Exercise goal — Scan the listing for the word "bottle", and copy out each line where it is found.

⟨

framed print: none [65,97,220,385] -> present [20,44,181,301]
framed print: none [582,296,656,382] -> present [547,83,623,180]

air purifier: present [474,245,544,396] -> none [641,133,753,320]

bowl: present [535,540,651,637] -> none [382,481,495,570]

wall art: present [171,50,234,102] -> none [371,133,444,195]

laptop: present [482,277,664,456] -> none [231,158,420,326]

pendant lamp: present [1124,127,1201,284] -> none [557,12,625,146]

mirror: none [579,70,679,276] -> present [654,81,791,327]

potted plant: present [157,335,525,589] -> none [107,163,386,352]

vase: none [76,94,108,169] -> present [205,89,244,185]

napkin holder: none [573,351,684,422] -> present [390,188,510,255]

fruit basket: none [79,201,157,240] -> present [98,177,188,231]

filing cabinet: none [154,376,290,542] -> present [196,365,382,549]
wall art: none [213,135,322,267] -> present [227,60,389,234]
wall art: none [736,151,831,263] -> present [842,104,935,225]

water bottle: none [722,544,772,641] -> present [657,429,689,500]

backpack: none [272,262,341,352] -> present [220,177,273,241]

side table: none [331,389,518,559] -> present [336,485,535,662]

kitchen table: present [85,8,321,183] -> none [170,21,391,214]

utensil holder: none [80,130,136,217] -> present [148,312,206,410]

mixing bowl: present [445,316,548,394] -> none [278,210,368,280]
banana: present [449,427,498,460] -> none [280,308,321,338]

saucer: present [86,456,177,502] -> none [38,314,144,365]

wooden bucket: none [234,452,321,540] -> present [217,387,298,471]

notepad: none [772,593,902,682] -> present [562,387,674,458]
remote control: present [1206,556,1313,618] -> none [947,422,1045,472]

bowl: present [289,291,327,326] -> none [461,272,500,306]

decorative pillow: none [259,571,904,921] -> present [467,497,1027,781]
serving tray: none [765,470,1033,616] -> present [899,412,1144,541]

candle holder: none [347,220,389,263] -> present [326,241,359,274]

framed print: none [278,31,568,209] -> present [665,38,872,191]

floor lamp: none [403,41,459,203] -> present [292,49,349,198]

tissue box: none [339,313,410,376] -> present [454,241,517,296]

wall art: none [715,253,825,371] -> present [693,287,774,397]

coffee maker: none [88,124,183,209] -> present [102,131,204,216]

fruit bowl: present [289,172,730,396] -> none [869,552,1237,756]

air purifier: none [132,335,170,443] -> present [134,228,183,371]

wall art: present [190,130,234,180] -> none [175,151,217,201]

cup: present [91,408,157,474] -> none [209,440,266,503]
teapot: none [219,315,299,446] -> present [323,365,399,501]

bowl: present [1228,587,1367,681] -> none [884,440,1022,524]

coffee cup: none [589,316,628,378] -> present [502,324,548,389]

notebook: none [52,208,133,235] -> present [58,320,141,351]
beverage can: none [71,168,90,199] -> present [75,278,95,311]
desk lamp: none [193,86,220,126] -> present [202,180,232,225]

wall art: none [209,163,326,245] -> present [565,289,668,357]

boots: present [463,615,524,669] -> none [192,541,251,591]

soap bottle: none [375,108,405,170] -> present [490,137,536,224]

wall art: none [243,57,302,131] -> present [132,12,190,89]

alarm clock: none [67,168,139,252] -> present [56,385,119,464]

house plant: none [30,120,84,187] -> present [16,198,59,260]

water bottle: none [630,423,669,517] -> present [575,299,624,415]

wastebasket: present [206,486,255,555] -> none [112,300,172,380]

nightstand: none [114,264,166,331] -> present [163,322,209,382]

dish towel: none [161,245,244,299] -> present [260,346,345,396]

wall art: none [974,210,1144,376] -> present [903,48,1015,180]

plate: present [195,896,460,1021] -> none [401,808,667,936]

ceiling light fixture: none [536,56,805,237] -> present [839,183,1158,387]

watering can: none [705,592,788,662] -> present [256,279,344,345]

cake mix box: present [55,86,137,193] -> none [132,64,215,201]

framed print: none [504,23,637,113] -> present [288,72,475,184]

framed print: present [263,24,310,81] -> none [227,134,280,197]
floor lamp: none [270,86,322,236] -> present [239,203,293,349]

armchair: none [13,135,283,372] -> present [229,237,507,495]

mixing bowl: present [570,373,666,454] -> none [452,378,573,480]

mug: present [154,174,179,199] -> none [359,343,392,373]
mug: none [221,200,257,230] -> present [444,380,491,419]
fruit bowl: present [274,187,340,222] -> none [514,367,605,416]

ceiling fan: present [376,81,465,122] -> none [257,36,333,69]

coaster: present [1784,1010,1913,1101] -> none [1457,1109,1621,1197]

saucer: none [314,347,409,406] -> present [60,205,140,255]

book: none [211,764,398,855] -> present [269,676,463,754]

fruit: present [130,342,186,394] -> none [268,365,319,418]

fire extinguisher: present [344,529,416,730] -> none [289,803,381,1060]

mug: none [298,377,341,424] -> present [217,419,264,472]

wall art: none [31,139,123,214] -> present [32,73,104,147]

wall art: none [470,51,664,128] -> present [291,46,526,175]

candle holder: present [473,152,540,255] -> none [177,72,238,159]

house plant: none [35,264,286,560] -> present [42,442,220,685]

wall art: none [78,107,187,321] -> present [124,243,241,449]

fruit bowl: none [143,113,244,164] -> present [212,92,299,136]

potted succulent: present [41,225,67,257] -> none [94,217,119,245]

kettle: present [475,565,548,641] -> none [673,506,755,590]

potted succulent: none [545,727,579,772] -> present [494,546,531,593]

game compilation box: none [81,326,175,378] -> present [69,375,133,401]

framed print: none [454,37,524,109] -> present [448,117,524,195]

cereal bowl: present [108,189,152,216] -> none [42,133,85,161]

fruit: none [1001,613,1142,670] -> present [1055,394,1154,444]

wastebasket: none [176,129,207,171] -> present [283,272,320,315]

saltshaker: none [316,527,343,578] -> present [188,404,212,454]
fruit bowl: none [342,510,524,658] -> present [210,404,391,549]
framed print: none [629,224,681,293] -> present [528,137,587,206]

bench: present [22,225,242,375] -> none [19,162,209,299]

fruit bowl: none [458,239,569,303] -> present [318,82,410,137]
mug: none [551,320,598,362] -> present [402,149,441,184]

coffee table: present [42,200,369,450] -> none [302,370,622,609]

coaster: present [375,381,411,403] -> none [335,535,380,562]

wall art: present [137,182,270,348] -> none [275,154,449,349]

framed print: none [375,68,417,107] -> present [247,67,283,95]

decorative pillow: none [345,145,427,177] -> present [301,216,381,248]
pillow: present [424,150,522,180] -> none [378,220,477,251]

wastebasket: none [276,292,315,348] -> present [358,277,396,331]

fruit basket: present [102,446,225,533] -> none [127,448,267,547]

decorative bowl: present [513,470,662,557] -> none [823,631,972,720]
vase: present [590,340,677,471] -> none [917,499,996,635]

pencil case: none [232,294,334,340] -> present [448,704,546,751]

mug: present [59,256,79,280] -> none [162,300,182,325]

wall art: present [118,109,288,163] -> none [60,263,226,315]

⟩

Solution to the problem —
water bottle: none [722,544,772,641] -> present [657,429,689,500]
soap bottle: none [375,108,405,170] -> present [490,137,536,224]
water bottle: none [630,423,669,517] -> present [575,299,624,415]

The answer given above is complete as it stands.